▶ **Work to be completed**
Extend the golfer's career passage past its final sentence.

▶ **Excerpted passage**

════════

Good won the Tasmanian Open in early 1976, winning a four-man playoff. He finished level with Stewart Ginn, Brian Jones and Ian Stanley. Ginn and Stanley were eliminated at the first extra hole and Good finally beat Jones at the fifth extra hole, making an eight-metre putt. In October, he came close to winning the South Coast Open. Leading after three rounds, he finished a stroke behind Barry Burgess and shared the runner-up place. At the end of the year, he was also runner-up in the Waikato Charity Classic in Hamilton, New Zealand, 7 shots behind John Lister.

In October 1977, Good won the New Zealand Airlines Open beating Bill Dunk, winning with a par at the first hole of a sudden-death playoff. The following week, he was runner-up in the CBA West Lakes Classic, five strokes behind Bob Shearer. At the end of the year, he played with Mike Cahill in the World Cup where they finished tied for 13th place.

=== Senior career ===
In December 1999, Good played in the European Senior Tour qualifying school in Turkey. He finished 6th, to earn a place on the tour for 2000. He finished tied for 6th in his first event, the Beko Classic, had 6 other top-10 finishes during the year, and finished the season 25th in the Order of Merit. He had considerable success on the tour from 2001 to 2004 finishing 4th, 15th, 10th and 6th in the Order of Merit in those four seasons. In those four years, he won twice, the 2001 Legends in Golf and the 2003 Tunisian Seniors Open, was runner-up 6 times and had 27 other top-10 finishes, earning over €600,000. He continued playing on the tour from 2005 to 2009 but with less success, having a further 6 top-10 finishes in those five seasons. He also had considerable success as a senior in Australian events.

════════

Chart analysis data
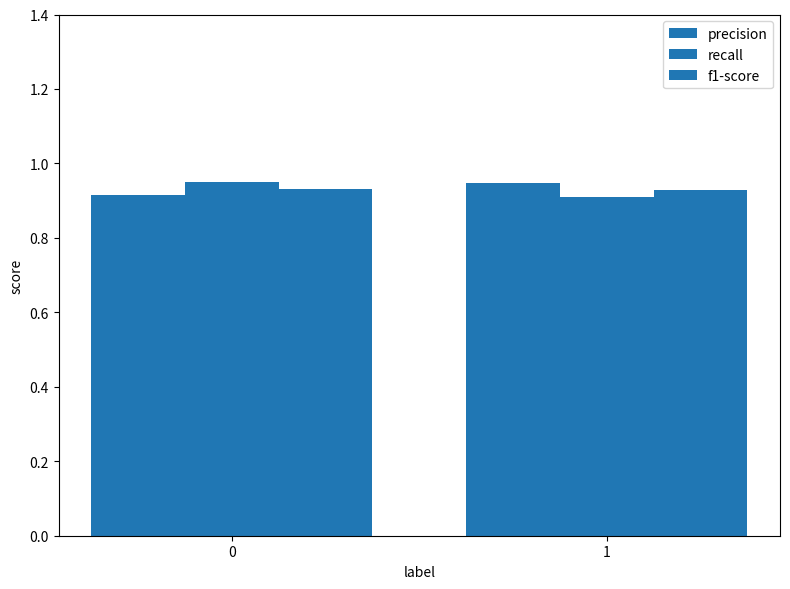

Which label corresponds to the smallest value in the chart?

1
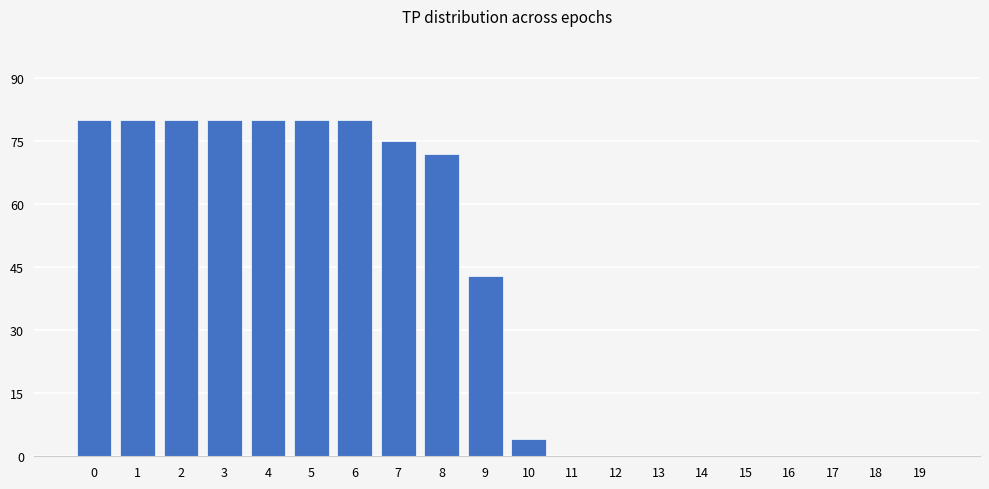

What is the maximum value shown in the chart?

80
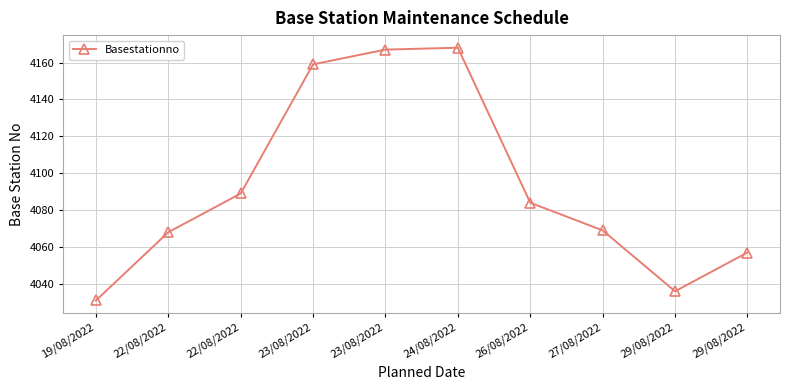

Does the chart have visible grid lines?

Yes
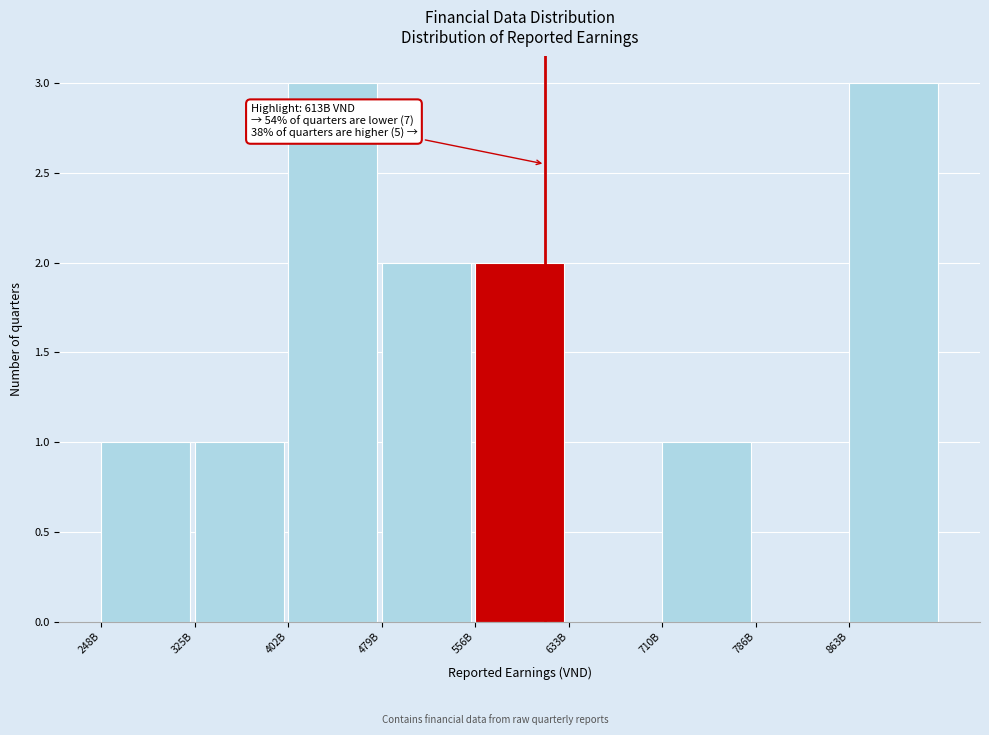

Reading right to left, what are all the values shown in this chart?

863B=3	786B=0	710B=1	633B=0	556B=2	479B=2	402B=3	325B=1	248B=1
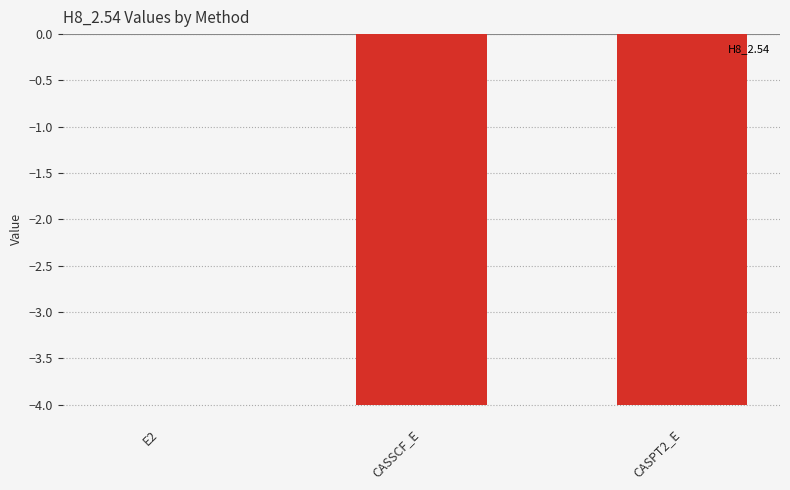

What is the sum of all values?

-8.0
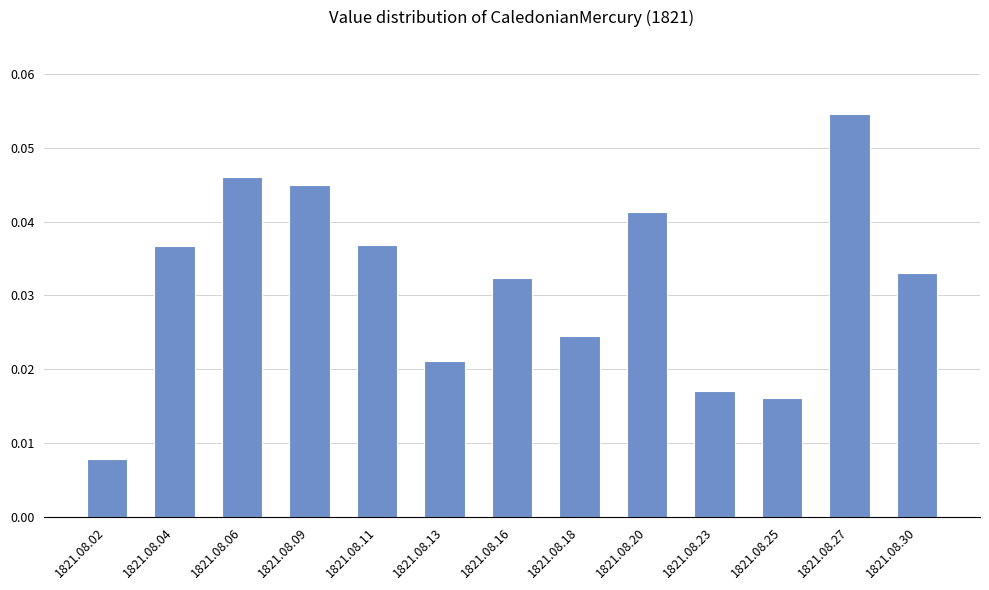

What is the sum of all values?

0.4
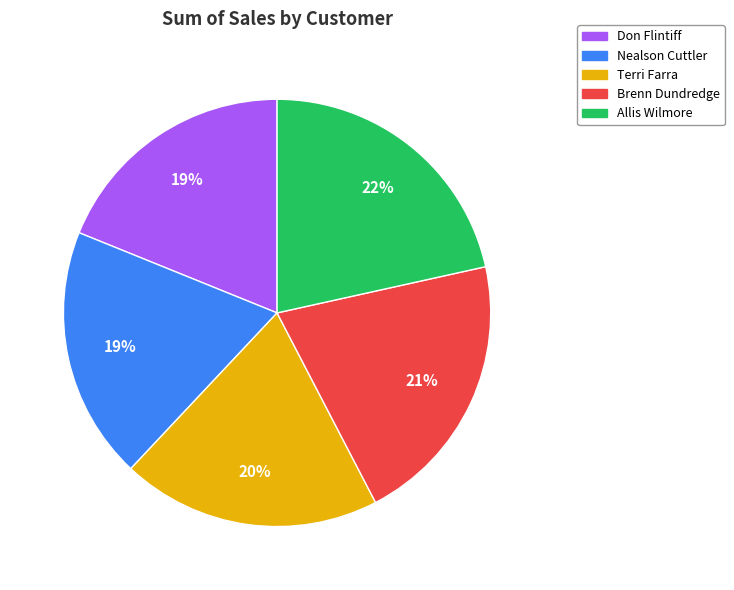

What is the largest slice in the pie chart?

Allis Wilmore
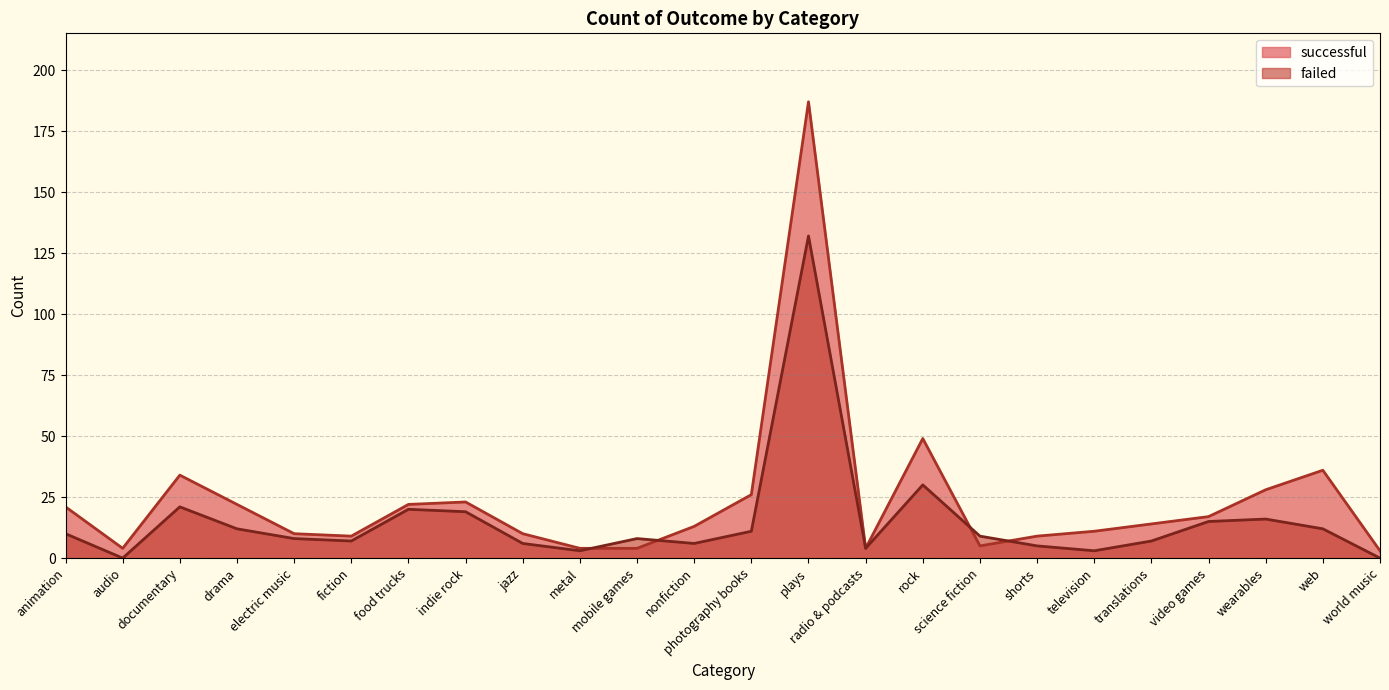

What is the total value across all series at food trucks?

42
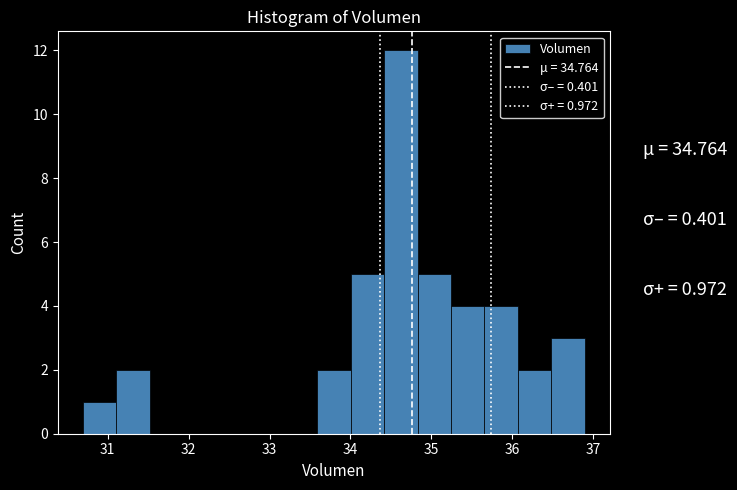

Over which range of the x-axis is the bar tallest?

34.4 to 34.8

════════

▶ **Written response**
==Professional wins (8)==
===PGA Tour of Australasia wins (2)===

| No. | Date | Tournament | Winning score | Margin of victory | Runners-up |
|---|---|---|---|---|---|
| 1 | 1 Feb 1976 | Tasmanian Open | −5 (73-70-68-72=283) | Playoff | AUS Stewart Ginn, AUS Brian Jones, AUS Ian Stanley |
| 2 | 11 Apr 1976 | Royal Fremantle Open | −9 (69-69-72-69=279) | 5 strokes | AUS Terry Gale, AUS Kel Nagle, AUS Graham Johnson, AUS Randall Vines |

PGA Tour of Australasia playoff record (1–0)

| No. | Year | Tournament | Opponents | Result |
|---|---|---|---|---|
| 1 | 1976 | Tasmanian Open | AUS Stewart Ginn, AUS Brian Jones, AUS Ian Stanley | Won with birdie on fifth extra hole Ginn and Stanley eliminated by par on first hole |

===New Zealand Golf Circuit wins (1)===

| No. | Date | Tournament | Winning score | Margin of victory | Runner-up |
|---|---|---|---|---|---|
| 1 | 23 Oct 1977 | Air New Zealand Shell Open | −2 (69-68-71-70=278) | Playoff | AUS Bill Dunk |

New Zealand Golf Circuit playoff record (1–0)

| No. | Year | Tournament | Opponent | Result |
|---|---|---|---|---|
| 1 | 1977 | Air New Zealand Shell Open | AUS Bill Dunk | Won with par on first extra hole |

===European Seniors Tour wins (2)===

| No. | Date | Tournament | Winning score | Margin of victory | Runner-up |
|---|---|---|---|---|---|
| 1 | 26 Aug 2001 | Legends in Golf | −9 (69-66-69=204) | Playoff | USA Jerry Bruner |
| 2 | 4 Oct 2003 | Tunisian Seniors Open | −18 (66-68-64=198) | 5 strokes | CHI Guillermo Encina |

European Seniors Tour playoff record (1–1)

| No. | Year | Tournament | Opponent | Result |
|---|---|---|---|---|
| 1 | 2001 | Bad Ragaz PGA Seniors Open | SCO David Huish | Lost to birdie on first extra hole |
| 2 | 2001 | Legends in Golf | USA Jerry Bruner | Won with birdie on first extra hole |

=== PGA of Australia Legends Tour wins (3)===
note: this list is probably incomplete
- 2016 "The Jack Harris & Brian Twite" Victorian PGA Seniors Foursomes Championship (with Lucien Tickler)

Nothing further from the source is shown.